Best Driveway for Cold Weather
The best driveway for snow and ice is asphalt or recycled rubber, as both substances are flexible enough to withstand freeze/thaw cycles and still provide adequate traction. Heated driveways are an excellent alternative, as they prevent snow and ice build-up, keeping the driveway clear and safe.
Best Driveway for Sustainability
The best driveway surface for sustainability is anything that is recycled, recyclable, renewable or sustainably sourced. Choosing rubber or glass means less waste in landfills. Sustainably-sourced shells are a renewable resource and a cost-effective alternative to gravel.

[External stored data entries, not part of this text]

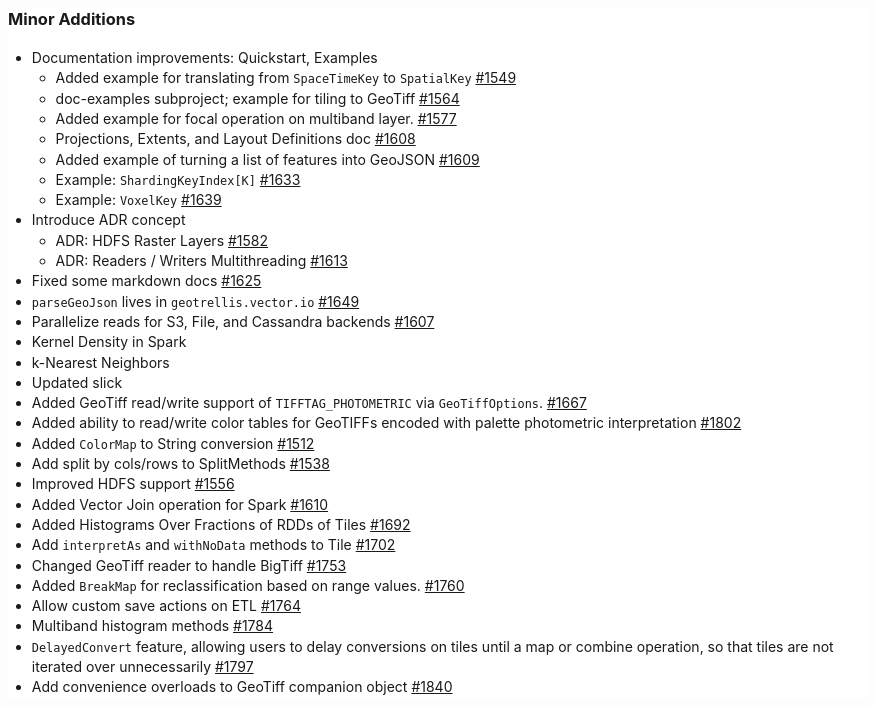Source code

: ### Minor Additions

- Documentation improvements: Quickstart,  Examples
  - Added example for translating from `SpaceTimeKey` to `SpatialKey` [#1549](https://github.com/locationtech/geotrellis/pull/1549)
  - doc-examples subproject; example for tiling to GeoTiff [#1564](https://github.com/locationtech/geotrellis/pull/1564)
  - Added example for focal operation on multiband layer. [#1577](https://github.com/locationtech/geotrellis/pull/1577)
  - Projections, Extents, and Layout Definitions doc [#1608](https://github.com/locationtech/geotrellis/pull/1608)
  - Added example of turning a list of features into GeoJSON [#1609](https://github.com/locationtech/geotrellis/pull/1609)
  - Example: `ShardingKeyIndex[K]` [#1633](https://github.com/locationtech/geotrellis/pull/1633)
  - Example: `VoxelKey` [#1639](https://github.com/locationtech/geotrellis/pull/1639)
- Introduce ADR concept
  - ADR: HDFS Raster Layers [#1582](https://github.com/locationtech/geotrellis/pull/1582)
  - ADR: Readers / Writers Multithreading [#1613](https://github.com/locationtech/geotrellis/pull/1613)
- Fixed some markdown docs [#1625](https://github.com/locationtech/geotrellis/pull/1625)
- `parseGeoJson` lives in `geotrellis.vector.io` [#1649](https://github.com/locationtech/geotrellis/pull/1649)
- Parallelize reads for S3, File, and Cassandra backends [#1607](https://github.com/locationtech/geotrellis/pull/1607)
- Kernel Density in Spark
- k-Nearest Neighbors
- Updated slick
- Added GeoTiff read/write support of `TIFFTAG_PHOTOMETRIC` via `GeoTiffOptions`. [#1667](https://github.com/locationtech/geotrellis/pull/1667)
- Added ability to read/write color tables for GeoTIFFs encoded with palette photometric interpretation [#1802](https://github.com/locationtech/geotrellis/pull/1802)
- Added `ColorMap` to String conversion [#1512](https://github.com/locationtech/geotrellis/pull/1512)
- Add split by cols/rows to SplitMethods [#1538](https://github.com/locationtech/geotrellis/pull/1538)
- Improved HDFS support [#1556](https://github.com/locationtech/geotrellis/pull/1556)
- Added Vector Join operation for Spark [#1610](https://github.com/locationtech/geotrellis/pull/1610)
- Added Histograms Over Fractions of RDDs of Tiles [#1692](https://github.com/locationtech/geotrellis/pull/1692)
- Add `interpretAs` and `withNoData` methods to Tile [#1702](https://github.com/locationtech/geotrellis/pull/1702)
- Changed GeoTiff reader to handle BigTiff [#1753](https://github.com/locationtech/geotrellis/pull/1753)
- Added `BreakMap` for reclassification based on range values. [#1760](https://github.com/locationtech/geotrellis/pull/1760)
- Allow custom save actions on ETL [#1764](https://github.com/locationtech/geotrellis/pull/1764)
- Multiband histogram methods [#1784](https://github.com/locationtech/geotrellis/pull/1784)
- `DelayedConvert` feature, allowing users to delay conversions on tiles until a map or combine operation, so that tiles are not iterated over unnecessarily [#1797](https://github.com/locationtech/geotrellis/pull/1797)
- Add convenience overloads to GeoTiff companion object [#1840](https://github.com/locationtech/geotrellis/pull/1840)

Best Low-Budget Driveway Surface
Gravel, tar-and-chip and shells are all top choices for budget-friendly driveway surfaces. Remember that shell and gravel driveways decrease in volume over time, so they will periodically need topping up.
Best Low-Maintenance Driveway
For a low-maintenance driveway, go with concrete, resin, or recycled rubber. Of the three, concrete driveways have the longest lifespan and the highest strength. Rubber is a smart choice in colder climates, and resin is a good option for decorative residential driveways.
Best Driveway Material for Curb Appeal
Brick and stone are the best driveways for curb appeal. While both are reasonably expensive options, these driveways can add significant value to your property if appropriately laid. They are long-lasting and available in a variety of colors, patterns and types.